Five Medicinal Plants of Nicaragua

Boldo (Boldus fragans, Peumus boldus)

Other names: Boldea Boldu. (Sosa) 
Parts Used: The bark and leaves
Medicinal use: multiple uses including cleansing the liver, blood and kidneys

Dandelion (Taraxacum officinale; Erechtites valeriani folia)

Spanish: Diente de León 
Family Asteraceae
Other names: Achicoria, Silvestre, Chicora, Corona de Fraile (Bolt)
Parts used: all of the plant; leaves, root and dried root. 
Medicinal use: multiple cleansing and purifying uses

Lippia Alba (Lippia alba)

Spanish: Guanislama, Juanilama
Family Verbena
Other names: Mirto, Orozul, Quitadolor, Prontoalivio (Sosa, Uriarte)
Parts used: Leaves, flowers, and stems.
Medicinal use: calming effects

Chamomile (Matricaria chamomilla)

Spanish: mansanilla
Family Asteraceae.  
Other names: Caspi, Manzanero, Camamilo. (Uriarte)
Parts Used: All
Medicinal use: multiple uses including as a remedy for sleeplessness. 

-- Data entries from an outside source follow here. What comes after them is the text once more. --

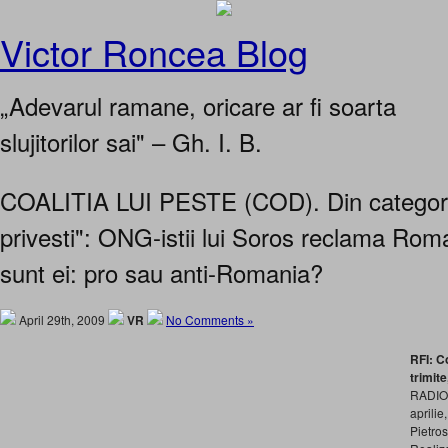
Victor Roncea Blog
„Adevarul ramane, oricare ar fi soarta
slujitorilor sai" – Gh. I. B.
COALITIA LUI PESTE (COD). Din categor
privesti": ONG-istii lui Soros reclama Rom
sunt ei: pro sau anti-Romania?
April 29th, 2009
VR
No Comments »
RFI: Co
trimite
RADIO
aprilie
Pietros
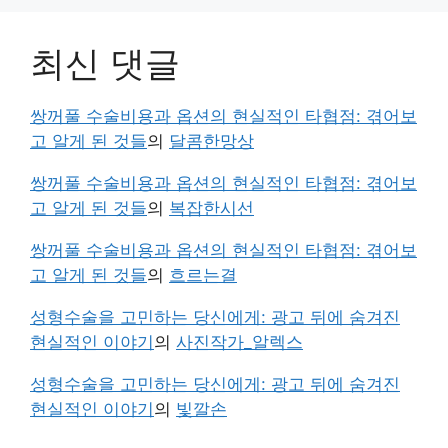
최신 댓글
쌍꺼풀 수술비용과 옵션의 현실적인 타협점: 겪어보
고 알게 된 것들
의
달콤한망상
쌍꺼풀 수술비용과 옵션의 현실적인 타협점: 겪어보
고 알게 된 것들
의
복잡한시선
쌍꺼풀 수술비용과 옵션의 현실적인 타협점: 겪어보
고 알게 된 것들
의
흐르는결
성형수술을 고민하는 당신에게: 광고 뒤에 숨겨진
현실적인 이야기
의
사진작가_알렉스
성형수술을 고민하는 당신에게: 광고 뒤에 숨겨진
현실적인 이야기
의
빛깔손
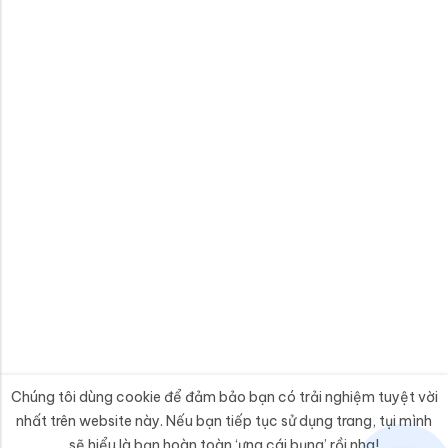
Chúng tôi dùng cookie để đảm bảo bạn có trải nghiệm tuyệt vời
nhất trên website này. Nếu bạn tiếp tục sử dụng trang, tụi mình
sẽ hiểu là bạn hoàn toàn ‘ưng cái bụng’ rồi nha!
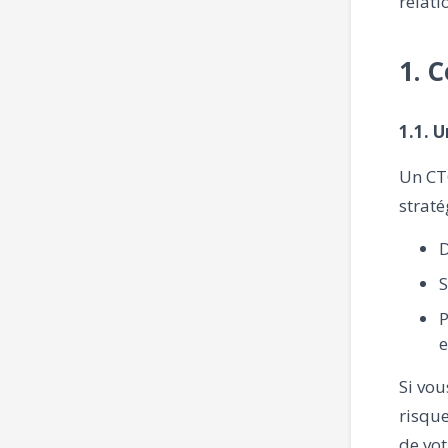
relati
1. 
1.1. 
Un CT
straté
D
S
P
e
Si vou
risque
de vot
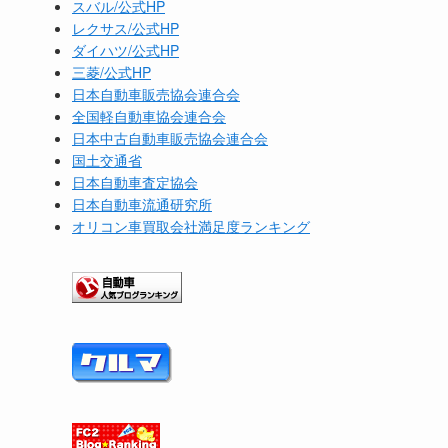
スバル/公式HP
レクサス/公式HP
ダイハツ/公式HP
三菱/公式HP
日本自動車販売協会連合会
全国軽自動車協会連合会
日本中古自動車販売協会連合会
国土交通省
日本自動車査定協会
日本自動車流通研究所
オリコン車買取会社満足度ランキング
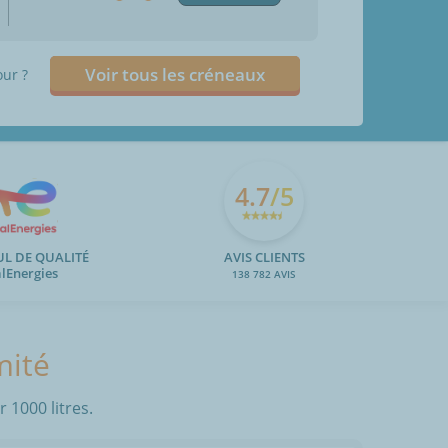
Voir tous les créneaux
our ?
4.7
/5
UL DE QUALITÉ
AVIS CLIENTS
alEnergies
138 782 AVIS
mité
 1000 litres.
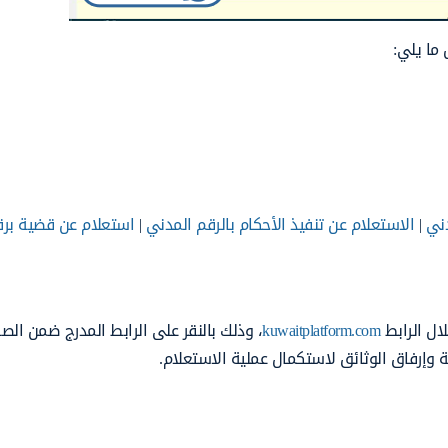
ما يلي:
دني
|
الاستعلام عن تنفيذ الأحكام بالرقم المدني
|
استعلام عن قضية بر
ال الرابط
kuwaitplatform.com
، وذلك بالنقر على الرابط المدرج ضمن الص
ة وإرفاق الوثائق لاستكمال عملية الاستعلام.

Oregano (Origanum vulgare, Lippia graveolens, Majorana hortensis

Spanish: Oregano Menudo
Family Lamiaceae (Mint Family) and Verbenaceae, (Uriarte, Soza, and Dr. Gloria Corrales).
Parts used: The leaves, flowers and stems.
Medicinal use: coughs, inflammation, other uses. 

Nicaragua has a partial answer to addressing people’s need for affordable medicine. The project goals is for clinics to have gardens of medicinal plants in the communities they serve.

As I learn about, use and work with the plants, I am convinced of God’s provision and of the wonderful healing properties that plants freely give us.